Mantis motion detection contrast thresholds for different combinations of signal and noise frequencies (measured in Experiment M1). Bars show mean contrast detection thresholds (n=6) and error bars show ±s.e. of the mean. Horizontal brackets indicate threshold pairs that differ significantly (paired t-test, *P≤0.05 and **P≤0.01). Stimuli icons (below bars) and labels (above bars) use the notation introduced in Fig. 2. Results show that the 0.2 cpd signal was masked to similar degrees by noise at either frequency, while the 0.04 cpd signal was masked more strongly by the 0.04 cpd noise.

Fig. 6.

Mantis motion detection contrast thresholds for different combinations of signal and noise frequencies (measured in Experiment M2).
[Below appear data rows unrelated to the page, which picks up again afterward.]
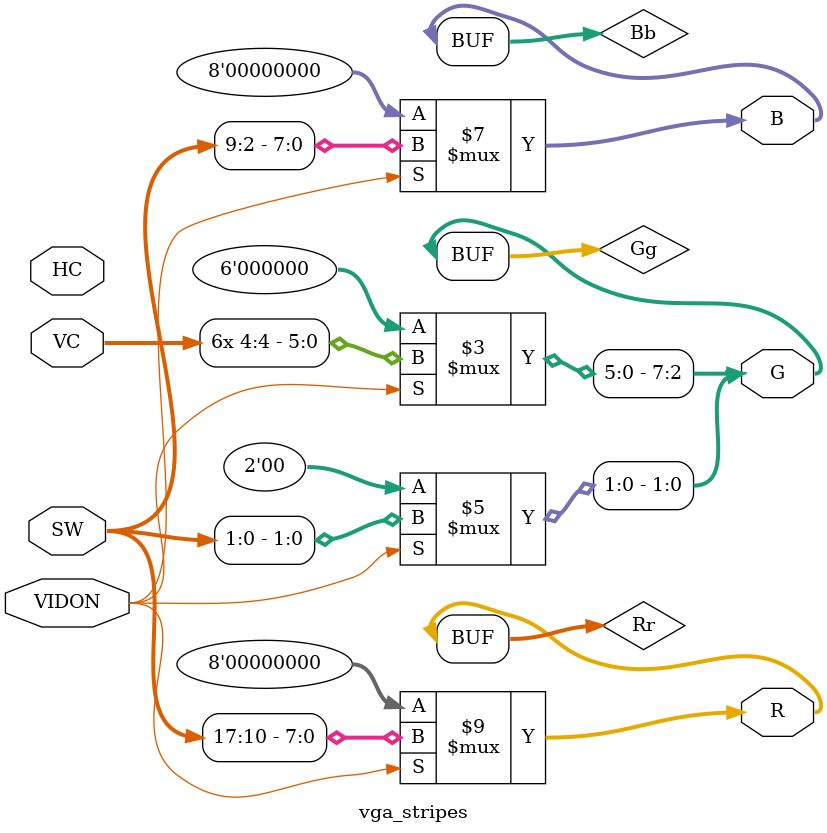
<source format=v>
/* Module: vga_stripes
	Generates an "image" on screen */
module vga_stripes(
	VIDON,
	HC,
	VC,
	R,
	G,
	B,
	SW
	);

input VIDON;
input [9:0] HC;
input [9:0] VC;
output [7:0] R;
output [7:0] G;
output [7:0] B;

input [17:0] SW;	

reg [7:0] Rr, Gg, Bb;

assign R = Rr;
assign G = Gg;
assign B = Bb;

always @ (VIDON, VC)
begin
	Rr <= 8'b00000000;
	Gg <= 8'b00000000;
	Bb <= 8'b00000000;
	
	if( VIDON == 1'b1 )
	begin
		/*if (VC > 400) begin
			Bb <= 0;
			Rr <= 233;
			Gg <= 0;
		end
		else if (VC > 300 && VC < 400)begin
			Bb <= 0;
			Rr <= 0;
			Gg <= 244;
		end
		else if (VC > 200 && VC < 300)begin
			Bb <= 254;
			Rr <= 0;
			Gg <= 0;
		end
		else begin
			Bb <= 0;
			Rr <= 0;
			Gg <= 0;
		end*/
		Rr <= SW[17:10];
		Bb <= SW[9:2];
		Gg[1:0] <= SW[1:0];
		Gg[7:2] <= {VC[4],VC[4],VC[4],VC[4],VC[4],VC[4]};
		/*Rr <= {VC[4],VC[4],VC[4],VC[4],VC[4],VC[4],VC[4],VC[4]};
		Bb <= {VC[4],VC[4],VC[4],VC[4],VC[4],VC[4],VC[4],VC[4]};*/
	end
end
	
endmodule


</source>
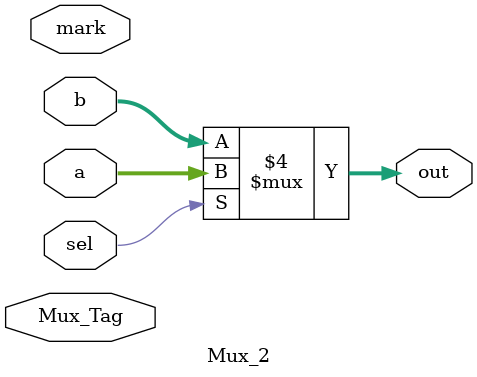
<source format=sv>
`timescale 1us/1us

module Mux_2(input [31:0] a, input [31:0] b, input sel, input [3:0] Mux_Tag, output reg [31:0] out, input [2:0] mark);

    always @(*) begin
        if (sel == 1) begin
            out <= a;
//             $display("1 Mux_2 %d, out = %x, a = %x, b = %x", mark, a, a, b);
        end
        else begin
            out <= b;
//             $display("0 Mux_2 %d,  out = %x, a = %x, b = %x", mark, b, a, b);
        end
    end
    
endmodule
</source>
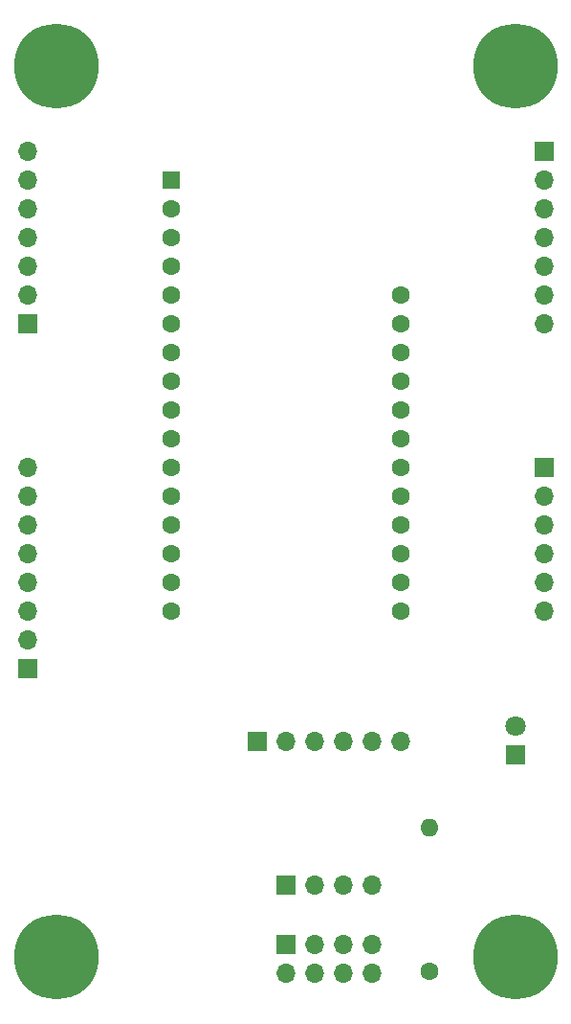
<source format=gbs>
G04 #@! TF.GenerationSoftware,KiCad,Pcbnew,(6.0.7)*
G04 #@! TF.CreationDate,2022-11-06T18:43:16-05:00*
G04 #@! TF.ProjectId,MDR_Breakout_Board,4d44525f-4272-4656-916b-6f75745f426f,rev?*
G04 #@! TF.SameCoordinates,Original*
G04 #@! TF.FileFunction,Soldermask,Bot*
G04 #@! TF.FilePolarity,Negative*
%FSLAX46Y46*%
G04 Gerber Fmt 4.6, Leading zero omitted, Abs format (unit mm)*
G04 Created by KiCad (PCBNEW (6.0.7)) date 2022-11-06 18:43:16*
%MOMM*%
%LPD*%
G01*
G04 APERTURE LIST*
%ADD10C,7.500000*%
%ADD11R,1.700000X1.700000*%
%ADD12O,1.700000X1.700000*%
%ADD13R,1.800000X1.800000*%
%ADD14C,1.800000*%
%ADD15C,1.600000*%
%ADD16O,1.600000X1.600000*%
%ADD17R,1.600000X1.600000*%
G04 APERTURE END LIST*
D10*
X142240000Y-63500000D03*
D11*
X185420000Y-98940000D03*
D12*
X185420000Y-101480000D03*
X185420000Y-104020000D03*
X185420000Y-106560000D03*
X185420000Y-109100000D03*
X185420000Y-111640000D03*
D11*
X139700000Y-86240000D03*
D12*
X139700000Y-83700000D03*
X139700000Y-81160000D03*
X139700000Y-78620000D03*
X139700000Y-76080000D03*
X139700000Y-73540000D03*
X139700000Y-71000000D03*
D10*
X182880000Y-142240000D03*
X142240000Y-142240000D03*
D11*
X139700000Y-116720000D03*
D12*
X139700000Y-114180000D03*
X139700000Y-111640000D03*
X139700000Y-109100000D03*
X139700000Y-106560000D03*
X139700000Y-104020000D03*
X139700000Y-101480000D03*
X139700000Y-98940000D03*
D11*
X160020000Y-123190000D03*
D12*
X162560000Y-123190000D03*
X165100000Y-123190000D03*
X167640000Y-123190000D03*
X170180000Y-123190000D03*
X172720000Y-123190000D03*
D13*
X182880000Y-124340000D03*
D14*
X182880000Y-121800000D03*
D11*
X162560000Y-135890000D03*
D12*
X165100000Y-135890000D03*
X167640000Y-135890000D03*
X170180000Y-135890000D03*
D15*
X175260000Y-143510000D03*
D16*
X175260000Y-130810000D03*
D11*
X185420000Y-71000000D03*
D12*
X185420000Y-73540000D03*
X185420000Y-76080000D03*
X185420000Y-78620000D03*
X185420000Y-81160000D03*
X185420000Y-83700000D03*
X185420000Y-86240000D03*
D10*
X182880000Y-63500000D03*
D11*
X162560000Y-141090000D03*
D12*
X162560000Y-143630000D03*
X165100000Y-141090000D03*
X165100000Y-143630000D03*
X167640000Y-141090000D03*
X167640000Y-143630000D03*
X170180000Y-141090000D03*
X170180000Y-143630000D03*
D17*
X152400000Y-73540000D03*
D15*
X152400000Y-76080000D03*
X152400000Y-78620000D03*
X152400000Y-81160000D03*
X152400000Y-83700000D03*
X152400000Y-86240000D03*
X152400000Y-88780000D03*
X152400000Y-91320000D03*
X152400000Y-93860000D03*
X152400000Y-96400000D03*
X152400000Y-98940000D03*
X152400000Y-101480000D03*
X152400000Y-104020000D03*
X152400000Y-106560000D03*
X152400000Y-109100000D03*
X152400000Y-111640000D03*
X172720000Y-111640000D03*
X172720000Y-109100000D03*
X172720000Y-106560000D03*
X172720000Y-104020000D03*
X172720000Y-101480000D03*
X172720000Y-98940000D03*
X172720000Y-96400000D03*
X172720000Y-93860000D03*
X172720000Y-91320000D03*
X172720000Y-88780000D03*
X172720000Y-86240000D03*
X172720000Y-83700000D03*
M02*

</source>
Bars show mean contrast detection thresholds (n=6) and error bars show ±s.e. of the mean. Horizontal brackets indicate threshold pairs that differ significantly (paired-sample t-test, *P≤0.05 and **P≤0.01). Stimuli icons (below bars) and labels (above bars) use the notation introduced in Fig. 2. The results show the same qualitative differences observed in Experiment M1 (Fig. 5): the 0.2 cpd signal is masked to similar degrees by noise at either frequency, while the 0.04 cpd signal is masked more strongly by 0.04 cpd noise. This similarity excludes the possibility that mantis and human results were different because stimuli appeared spatially distorted to mantises.

Fig. 7.

The spatial contrast sensitivity function of mantis optomotor response. The spatial frequencies used for signal and noise in experiments M1/M2 (0.04 and 0.2 cpd) are indicated on the plot using green/blue vertical lines. Contrast sensitivity data points are from Nityananda et al. (2015) and were corrected to adopt the same notation for converting between pixels and visual degrees as in Experiment M1 [i.e. averaging over screen width, instead of a single spatial period as in Nityananda et al. (2015)].

Fig. 8.

Masked grating stimulus conditions used in Experiment M2. Each column represents one stimulus condition. Top row shows still frames of each condition, while middle and bottom rows show corresponding space-time plots and Fourier spatio-temporal amplitude spectra, respectively. In these plots the signal contrast was set to 0.1. These stimuli conditions are similar to their correspondents in Experiment H1 (Fig. 2) but were modified in three ways: (1) they were limited to the central 85 degrees of the visual field, (2) they were corrected for spatial distortion by introducing a non-linear horizontal transformation, and (3) their noise was restricted to a single spatial frequency. Stimuli icons and labels (top row) use the notation introduced in Fig. 2.